Source document:
»»

Dale and Dawson Slacker Guide

In this guide, I will explain how you can be a slacker at Dale and Dawson and still look like you are working in your work environment.

Slacker Guide Dale and Dawson Stationery Supplies

Slacking is more than just goofing off. Crippling an office is a unique art. The regular employees typically outnumber you, so it’s rare to beat them by simply out-tasking them. It’s going to require impeding Specialists, framing the innocent, and bamboozling the Manager if you want to eek out a victory.

Slackers are usually 30% of the workforce, and you can’t always tell who your fellow slackers are. Play it smart!

What to look out for:

  • The manager’s keys – On a hook in the manager’s office. Get there first! When they’re in your hand, you can lock and unlock doors at your will, but don’t get caught with them.
  • Janitors – Can lock and unlock doors. Easy to blame them for doors you locked.
  • Other, incompetent slackers – Sacrificing them, loudly, can lend you credibility.
  • Task-critical items – Alone in the copy room and something just got printed? Shred it! Wasted time is a good time.
  • Bins – While one person with a fire extinguisher can fix a burning bin, it’s more common to see 6 employees running in circles screaming “FIRE!! FIRE!!”. A great distraction play.

Establishing your Cover

Sometimes, going about your tasks quietly can be just as suspicious as a blatant slacker, especially if all the other slackers are a quiet as you. You can still interact with things the same way Specialists can, so it might be a good idea to fake tasks so you’re ‘cleared’ by other Specialists and the Manager. Some ideas on how to do that are below.

««

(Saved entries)
»»

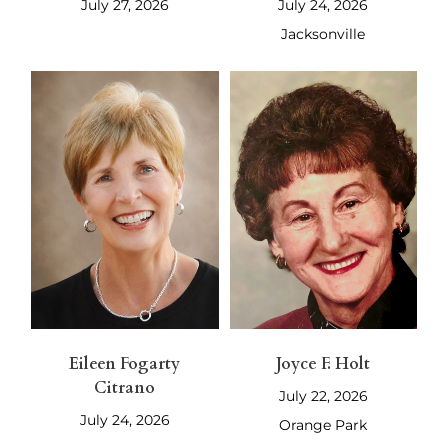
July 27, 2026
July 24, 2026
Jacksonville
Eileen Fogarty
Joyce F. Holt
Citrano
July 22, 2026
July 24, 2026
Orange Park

««
»»

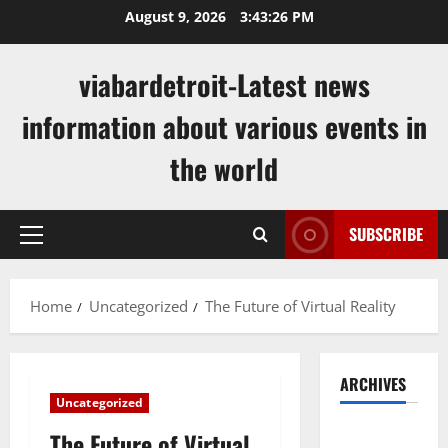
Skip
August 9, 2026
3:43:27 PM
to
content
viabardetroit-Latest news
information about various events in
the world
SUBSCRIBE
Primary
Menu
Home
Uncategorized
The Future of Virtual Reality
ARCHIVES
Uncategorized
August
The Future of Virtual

««

Try it:
Carry on the Dale and Dawson slacker guide from its last sentence, giving the ideas for faking tasks that it promises.

Reply to the task:
  • Make your desktop busy – Emails, inventory, documents – having some or all of these open mean that, at a glance, you look like a very busy fellow. In the same vein, don’t leave Snake or Minesweeper open, even if they’re minimised. Other employees might see it, and that might be the best intel they have that round.
  • Fake tasks, loudly and publicly – Some of the best fake tasks for establishing your cover are ones that require the Manager’s signature. You get undivided face-time with them and establish yourself as someone doing tasks directly.
  • Cover slacker tasks with fake ones – Going to pet the cats? Bring some cat food with you. If you’re about to get caught, just do the fake task instead of your real one.
  • Have a fake task list in mind – In meetings or around the office, you might get interrogated on what tasks you’ve done. If you fumble or refuse to answer, you might get pegged as a Slacker. Have a fake list in mind, and don’t sweat it if you can’t think of three Specialist tasks – Specialists get Slacker tasks too.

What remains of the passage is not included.